Francis Fukuyama est devenu célèbre à la fin de la guerre froide par sa thèse de la « fin de l’histoire ». Celle-ci n’annonçait ni la fin des événements ni la disparition des conflits, mais l’absence apparente d’une idéologie universelle plus légitime que la démocratie libérale et l’économie de marché.[1][2]
Sa pensée politique
L’État et la société
Ses travaux ultérieurs déplacent l’attention de la victoire normative du libéralisme vers les conditions de son fonctionnement. Un ordre politique stable doit combiner un État capable, l’État de droit et la responsabilité démocratique. Aucun de ces éléments ne remplace les deux autres : une administration impuissante ne garantit pas les droits, tandis qu’un État efficace sans contrôle peut devenir prédateur.[3][4]
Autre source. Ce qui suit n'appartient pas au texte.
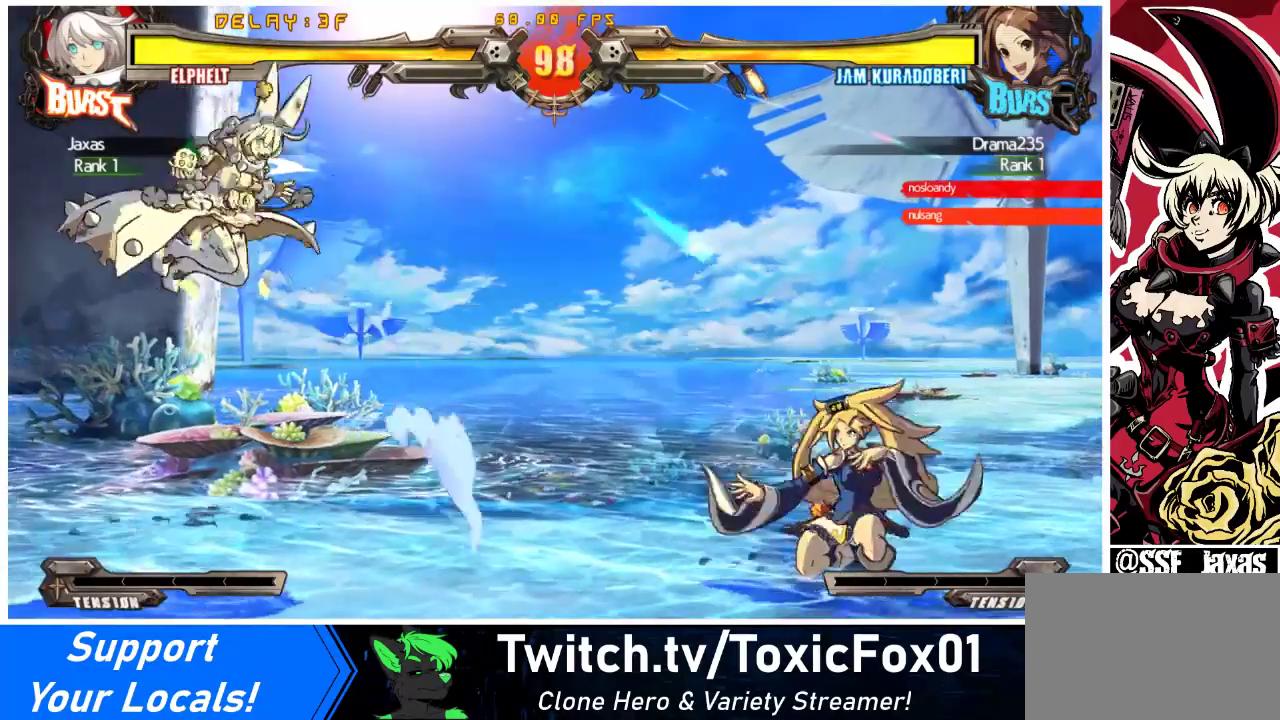
{"buttons": ["DPAD_RIGHT"], "events": [[433, "DPAD_RIGHT", "down"], [433, "DPAD_UP", "down"], [500, "DPAD_UP", "up"]]}
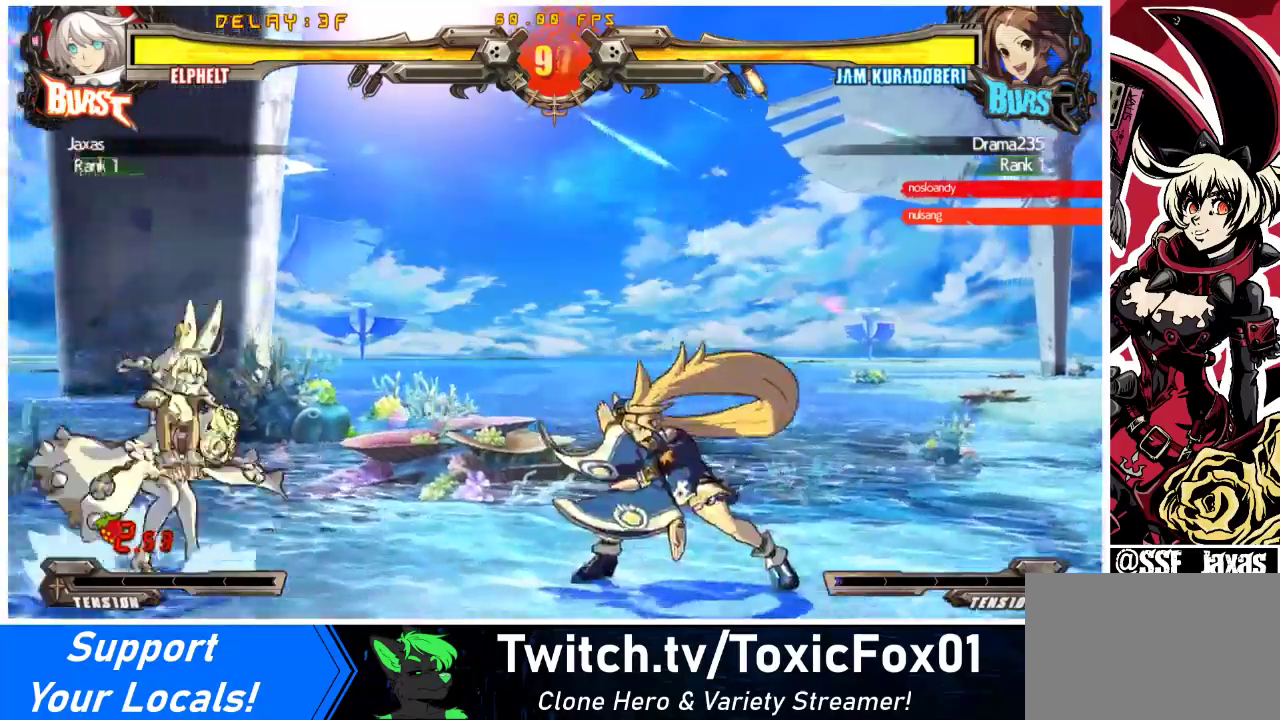
{"buttons": ["DPAD_LEFT"], "events": [[33, "DPAD_RIGHT", "up"], [67, "DPAD_RIGHT", "down"], [133, "DPAD_LEFT", "down"], [133, "DPAD_RIGHT", "up"], [233, "CROSS", "down"], [333, "CROSS", "up"]]}
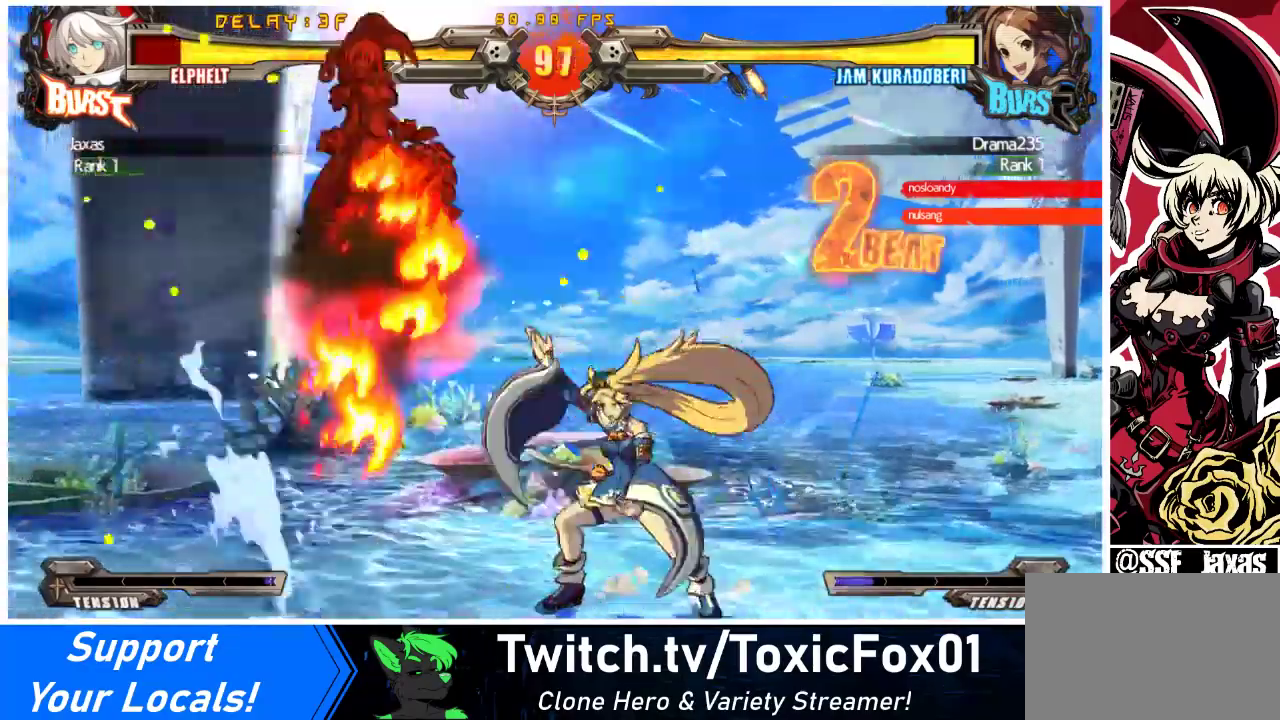
{"buttons": ["TRIANGLE", "DPAD_RIGHT"], "events": [[33, "DPAD_LEFT", "up"], [33, "DPAD_RIGHT", "down"], [500, "TRIANGLE", "down"]]}
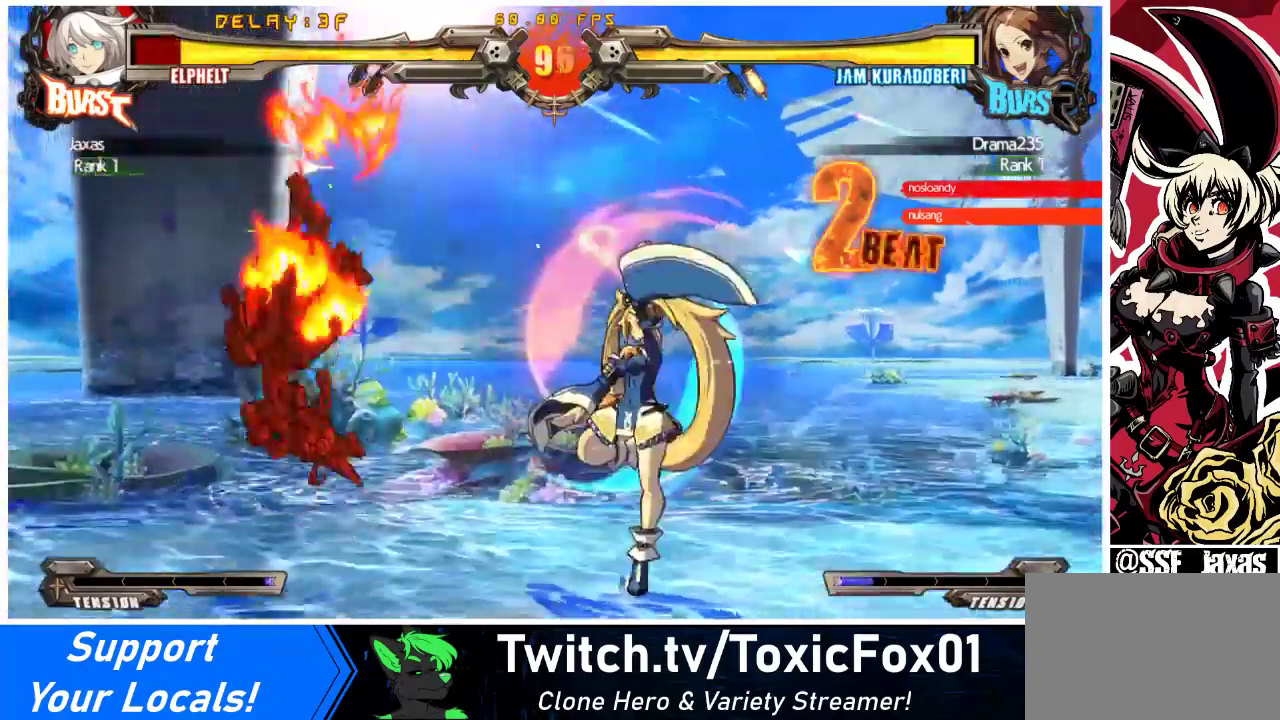
{"buttons": [], "events": [[33, "SQUARE", "down"], [133, "TRIANGLE", "up"], [167, "SQUARE", "up"], [300, "TRIANGLE", "down"], [433, "DPAD_RIGHT", "up"], [433, "TRIANGLE", "up"]]}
Fukuyama distingue la capacité de l’État de son périmètre. Un gouvernement peut exercer peu de fonctions mais les accomplir correctement, ou multiplier les missions sans parvenir à les mettre en œuvre. Cette distinction explique son intérêt pour les administrations professionnelles, la lutte contre le clientélisme et la qualité concrète des institutions.[3]
Économie et propriété
Il considère les marchés et la propriété privée comme des composantes centrales de l’ordre libéral, mais rejette l’idée que la libéralisation économique produise mécaniquement de bonnes institutions. La confiance sociale, le droit et la capacité administrative conditionnent le fonctionnement des échanges.[1][3]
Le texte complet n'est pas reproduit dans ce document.